Records shown Start Marker

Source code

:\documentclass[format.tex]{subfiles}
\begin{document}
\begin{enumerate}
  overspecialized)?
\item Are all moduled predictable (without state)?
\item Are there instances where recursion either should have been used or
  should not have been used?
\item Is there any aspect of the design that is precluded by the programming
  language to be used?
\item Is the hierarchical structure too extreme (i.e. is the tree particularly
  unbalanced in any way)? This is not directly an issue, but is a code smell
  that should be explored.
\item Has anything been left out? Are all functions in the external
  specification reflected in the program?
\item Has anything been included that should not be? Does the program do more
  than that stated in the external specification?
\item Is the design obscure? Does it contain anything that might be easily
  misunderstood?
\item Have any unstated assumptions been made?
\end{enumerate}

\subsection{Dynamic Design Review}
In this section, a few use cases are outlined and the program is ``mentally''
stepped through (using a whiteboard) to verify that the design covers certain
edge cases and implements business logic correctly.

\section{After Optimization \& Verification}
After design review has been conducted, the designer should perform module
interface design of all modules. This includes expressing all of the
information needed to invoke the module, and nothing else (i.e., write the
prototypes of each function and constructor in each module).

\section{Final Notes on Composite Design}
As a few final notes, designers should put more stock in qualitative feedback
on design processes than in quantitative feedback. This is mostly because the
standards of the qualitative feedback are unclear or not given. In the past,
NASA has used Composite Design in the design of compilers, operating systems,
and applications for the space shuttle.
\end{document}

Records shown End Marker

[Problem description] Return the material exactly as it stands.

[Reply]
Source code

:\documentclass[format.tex]{subfiles}
\begin{document}
\begin{enumerate}
  overspecialized)?
\item Are all moduled predictable (without state)?
\item Are there instances where recursion either should have been used or
  should not have been used?
\item Is there any aspect of the design that is precluded by the programming
  language to be used?
\item Is the hierarchical structure too extreme (i.e. is the tree particularly
  unbalanced in any way)? This is not directly an issue, but is a code smell
  that should be explored.
\item Has anything been left out? Are all functions in the external
  specification reflected in the program?
\item Has anything been included that should not be? Does the program do more
  than that stated in the external specification?
\item Is the design obscure? Does it contain anything that might be easily
  misunderstood?
\item Have any unstated assumptions been made?
\end{enumerate}

\subsection{Dynamic Design Review}
In this section, a few use cases are outlined and the program is ``mentally''
stepped through (using a whiteboard) to verify that the design covers certain
edge cases and implements business logic correctly.

\section{After Optimization \& Verification}
After design review has been conducted, the designer should perform module
interface design of all modules. This includes expressing all of the
information needed to invoke the module, and nothing else (i.e., write the
prototypes of each function and constructor in each module).

\section{Final Notes on Composite Design}
As a few final notes, designers should put more stock in qualitative feedback
on design processes than in quantitative feedback. This is mostly because the
standards of the qualitative feedback are unclear or not given. In the past,
NASA has used Composite Design in the design of compilers, operating systems,
and applications for the space shuttle.
\end{document}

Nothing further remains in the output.